* Activity: Retype the line containing "index dip: (234, 157)" and each later line through the end of the listing, exactly as written, with no other lines.

* The data:

****

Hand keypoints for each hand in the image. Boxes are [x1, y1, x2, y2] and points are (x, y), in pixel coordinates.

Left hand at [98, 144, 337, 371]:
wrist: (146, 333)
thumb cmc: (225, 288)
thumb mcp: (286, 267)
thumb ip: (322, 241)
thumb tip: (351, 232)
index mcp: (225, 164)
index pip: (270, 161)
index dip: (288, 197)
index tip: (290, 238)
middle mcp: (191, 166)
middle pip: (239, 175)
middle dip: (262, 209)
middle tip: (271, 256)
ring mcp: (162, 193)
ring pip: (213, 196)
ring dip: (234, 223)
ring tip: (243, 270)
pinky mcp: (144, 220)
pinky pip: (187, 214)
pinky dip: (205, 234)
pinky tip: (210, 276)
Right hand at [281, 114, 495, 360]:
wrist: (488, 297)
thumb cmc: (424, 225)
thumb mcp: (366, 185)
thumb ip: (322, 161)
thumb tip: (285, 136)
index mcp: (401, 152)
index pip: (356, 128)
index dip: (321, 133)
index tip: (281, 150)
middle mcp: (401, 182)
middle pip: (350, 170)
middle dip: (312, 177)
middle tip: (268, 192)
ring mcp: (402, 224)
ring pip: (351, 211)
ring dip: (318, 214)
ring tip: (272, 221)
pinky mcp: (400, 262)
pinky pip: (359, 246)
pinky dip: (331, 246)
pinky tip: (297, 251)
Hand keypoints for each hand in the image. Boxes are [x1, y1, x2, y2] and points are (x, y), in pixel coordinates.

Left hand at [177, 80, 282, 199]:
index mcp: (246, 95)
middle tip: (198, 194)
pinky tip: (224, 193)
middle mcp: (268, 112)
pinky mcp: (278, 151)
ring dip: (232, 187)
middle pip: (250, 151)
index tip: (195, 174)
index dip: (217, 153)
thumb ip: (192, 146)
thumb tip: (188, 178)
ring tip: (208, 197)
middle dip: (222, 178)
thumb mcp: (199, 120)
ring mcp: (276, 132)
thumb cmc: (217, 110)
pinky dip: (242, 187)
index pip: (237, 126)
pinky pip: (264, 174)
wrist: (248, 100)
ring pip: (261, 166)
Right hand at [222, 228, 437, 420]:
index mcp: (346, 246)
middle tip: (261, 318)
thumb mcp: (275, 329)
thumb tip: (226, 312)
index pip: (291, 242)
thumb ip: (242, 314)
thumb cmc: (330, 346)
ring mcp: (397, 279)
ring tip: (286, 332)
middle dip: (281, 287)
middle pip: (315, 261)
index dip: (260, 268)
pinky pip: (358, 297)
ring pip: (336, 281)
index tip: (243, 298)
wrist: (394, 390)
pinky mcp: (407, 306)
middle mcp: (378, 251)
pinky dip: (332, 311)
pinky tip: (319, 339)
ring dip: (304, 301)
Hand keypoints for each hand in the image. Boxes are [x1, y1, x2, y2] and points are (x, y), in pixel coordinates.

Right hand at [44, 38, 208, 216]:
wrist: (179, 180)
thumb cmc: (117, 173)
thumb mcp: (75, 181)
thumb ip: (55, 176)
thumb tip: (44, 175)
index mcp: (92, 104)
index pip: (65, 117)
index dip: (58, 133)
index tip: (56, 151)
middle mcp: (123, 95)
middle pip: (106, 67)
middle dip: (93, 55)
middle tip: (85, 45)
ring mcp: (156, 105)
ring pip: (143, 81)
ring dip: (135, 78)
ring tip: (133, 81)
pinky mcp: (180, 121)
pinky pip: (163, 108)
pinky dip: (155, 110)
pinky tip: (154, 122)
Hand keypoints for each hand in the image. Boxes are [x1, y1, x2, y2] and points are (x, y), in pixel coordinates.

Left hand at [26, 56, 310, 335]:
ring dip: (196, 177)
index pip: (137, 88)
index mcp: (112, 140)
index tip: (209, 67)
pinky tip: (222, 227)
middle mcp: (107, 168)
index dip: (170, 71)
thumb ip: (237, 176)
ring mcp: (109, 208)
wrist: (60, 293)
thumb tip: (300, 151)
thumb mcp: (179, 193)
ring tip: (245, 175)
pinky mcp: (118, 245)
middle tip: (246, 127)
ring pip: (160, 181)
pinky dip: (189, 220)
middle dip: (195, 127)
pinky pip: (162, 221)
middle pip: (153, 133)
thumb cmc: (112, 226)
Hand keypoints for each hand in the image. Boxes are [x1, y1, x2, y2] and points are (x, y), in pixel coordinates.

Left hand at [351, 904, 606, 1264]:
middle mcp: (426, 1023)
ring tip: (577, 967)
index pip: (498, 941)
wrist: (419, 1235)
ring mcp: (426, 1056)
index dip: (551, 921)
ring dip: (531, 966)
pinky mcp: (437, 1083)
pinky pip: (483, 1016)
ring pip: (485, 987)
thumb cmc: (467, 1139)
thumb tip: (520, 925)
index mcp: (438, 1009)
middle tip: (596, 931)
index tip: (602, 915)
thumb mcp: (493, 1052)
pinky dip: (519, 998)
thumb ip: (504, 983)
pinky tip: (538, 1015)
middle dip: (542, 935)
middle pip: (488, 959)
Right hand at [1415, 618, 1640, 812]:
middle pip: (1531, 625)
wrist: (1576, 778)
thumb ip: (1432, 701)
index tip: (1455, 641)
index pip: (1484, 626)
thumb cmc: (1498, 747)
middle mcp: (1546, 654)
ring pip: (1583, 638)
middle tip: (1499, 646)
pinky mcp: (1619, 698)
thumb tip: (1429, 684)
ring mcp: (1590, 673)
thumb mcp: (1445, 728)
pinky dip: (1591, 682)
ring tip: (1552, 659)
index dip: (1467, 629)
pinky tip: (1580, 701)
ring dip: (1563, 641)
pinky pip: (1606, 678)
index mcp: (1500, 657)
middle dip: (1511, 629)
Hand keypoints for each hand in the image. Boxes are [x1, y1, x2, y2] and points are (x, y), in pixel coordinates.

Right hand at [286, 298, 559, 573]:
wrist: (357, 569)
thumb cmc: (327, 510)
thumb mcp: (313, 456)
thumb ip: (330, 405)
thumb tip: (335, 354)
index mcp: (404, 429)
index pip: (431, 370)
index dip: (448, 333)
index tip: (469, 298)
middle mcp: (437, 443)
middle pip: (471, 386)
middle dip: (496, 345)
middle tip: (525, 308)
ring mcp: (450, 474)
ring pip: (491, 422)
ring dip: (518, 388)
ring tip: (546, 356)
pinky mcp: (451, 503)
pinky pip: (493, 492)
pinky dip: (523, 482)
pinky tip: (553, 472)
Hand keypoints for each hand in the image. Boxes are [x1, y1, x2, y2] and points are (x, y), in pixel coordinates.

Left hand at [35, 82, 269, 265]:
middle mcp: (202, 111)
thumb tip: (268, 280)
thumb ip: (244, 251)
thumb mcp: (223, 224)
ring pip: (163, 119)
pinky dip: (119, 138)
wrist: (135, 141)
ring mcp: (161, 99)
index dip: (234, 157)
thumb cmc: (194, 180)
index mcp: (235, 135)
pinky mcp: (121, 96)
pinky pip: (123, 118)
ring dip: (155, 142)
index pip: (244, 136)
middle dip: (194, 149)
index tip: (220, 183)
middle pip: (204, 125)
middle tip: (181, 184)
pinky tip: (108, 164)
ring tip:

****

* Exercise answer:
index dip: (234, 157)
thumb cmc: (194, 180)
index mcp: (235, 135)
pinky mcp: (121, 96)
pinky pip: (123, 118)
ring dip: (155, 142)
index pip: (244, 136)
middle dip: (194, 149)
index tip: (220, 183)
middle pip: (204, 125)
middle tip: (181, 184)
pinky tip: (108, 164)
ring tip:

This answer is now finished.